The challenging industry dynamics in telecom industry bring us to discuss the top priority of any telecom provider which is to manage their customer base and reduce churn. Using the Orange Telecom data, the project aspire to develop a robust model which identifies the key variables that lead to churn and alert a telecom provider which customer might unsubscribe their services.
In this project, following files are included:
a. churn-bigml-80.csv: original training data set downloaded from Kaggle (https://www.kaggle.com/mnassrib/telecom-churn-datasets). The data consists of customer activity data, such as the number and length of day and night calls and the number of customer service calls, along with a churn label specifying whether a customer cancelled the subscription. Our endevour is to predict customers’ future decisions based on their past behavior. b. churn-bigml-20.csv: original testing data set downloaded from Kaggle (https://www.kaggle.com/mnassrib/telecom-churn-datasets) c. Orange Telecom Churn project.ipynb: python coding file d. Final report_Orange Telecom Churn.pdf: final report
Required libraries : python scikit-learn, NumPy, pandas
Required scikit-learn modules :
a. sklearn.model_selection - cross_validate, train_test_split, GridSearchCV
b. sklearn.tree - DecisionTreeClassifier
c. sklearn.preprocessing - OneHotEncoder, StandardScaler
d. sklearn.compose - ColumnTransformer
e. sklearn.naive_bayes - MultinomialNB
f. sklearn.feature_extraction.text - CountVectorizer
g. sklearn.feature_selection - SelectKBest, chi2, mutual_info_classif, SelectKBest, f_regression
h. sklearn.metrics - mutual_info_score, confusion_matrix
i. sklearn.linear_model - LogisticRegression
k. sklearn.neighbors - KNeighborsClassifier
l. sklearn - preprocessing
m. sklearn.ensemble - RandomForestClassifier
n. sklearn.pipeline - Pipeline
o. sklearn.datasets - make_classification
The original data set from Kaggle has already been split into two csv files representing training set (80%) and testing set(20%) respectively. Ho ver, in order to avoid overfitting models due to inappropriate splitting of training and testing set, re-did the splitting by ourselves using scikit learn function. The full dataset is now splitted into 80% as training set and 20% as testing set in the python file.
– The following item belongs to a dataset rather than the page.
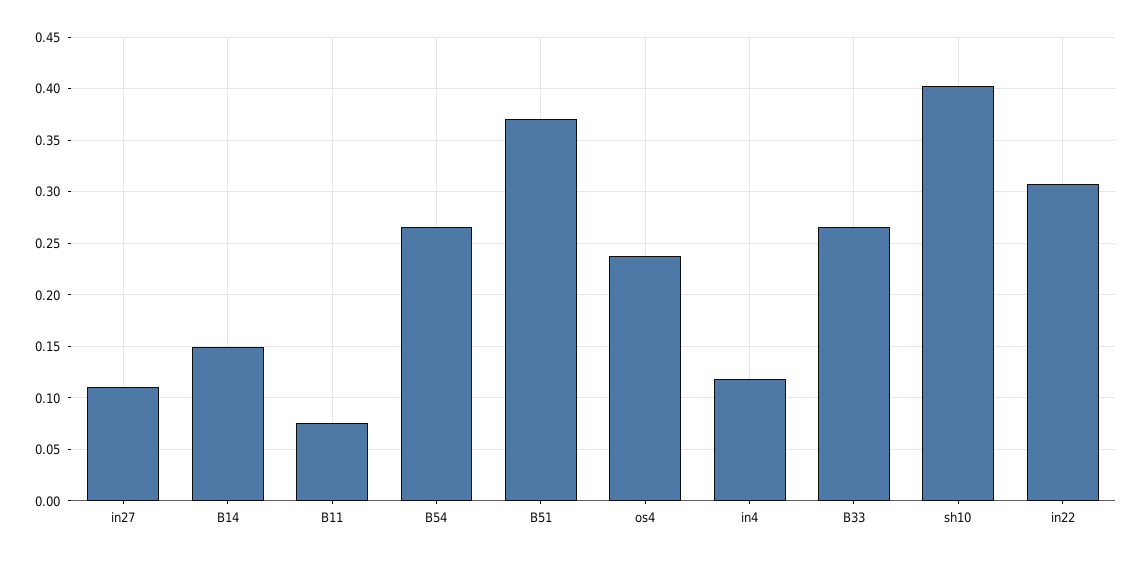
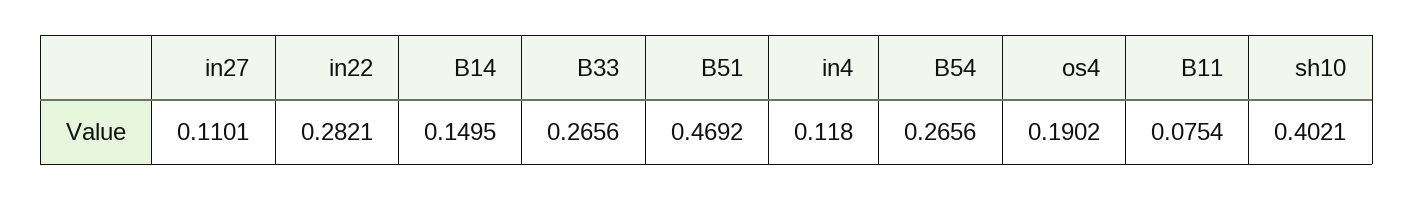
B51: 0.37 -> 0.4692
os4: 0.24 -> 0.1902
in22: 0.31 -> 0.2821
For model selection only use training set to learn the model. For validation purpose, decided to split the training data into 5-folds for cross validation. Following five models are evaluated:
a. Naive bayes classifier
b. Decision tree classifier
c. Logistic regression
d. kNN classifier
e. Random forest classifier
The final model selected is random forest classifier with max depth of 50 and 120 estimators using “churn” label as predictor variable and all variables except for “voicemail plan” and “area code” as features.
Telecom companies can utilise our model and results to identify potential loss of current customers and take immediate action to prevent such loss. Meanwhile, by estimating the overall churn rate, Telecom companies can better position themselves in the market and understand its advantages/disadvantages compared to competitors. Finally, the top features can be used to improve their plans and services for better customer retention.
Data files © Original Authors
Orange Telecom’s data lacks market data and competitors’ actions. It might be case that sometimes customers cancel their subscription just because some other telecom companies provide better plans or have a new customer promotion. It would be interesting to see the integration of competitors data with this data set to better assess the impacts of competitors’ actions.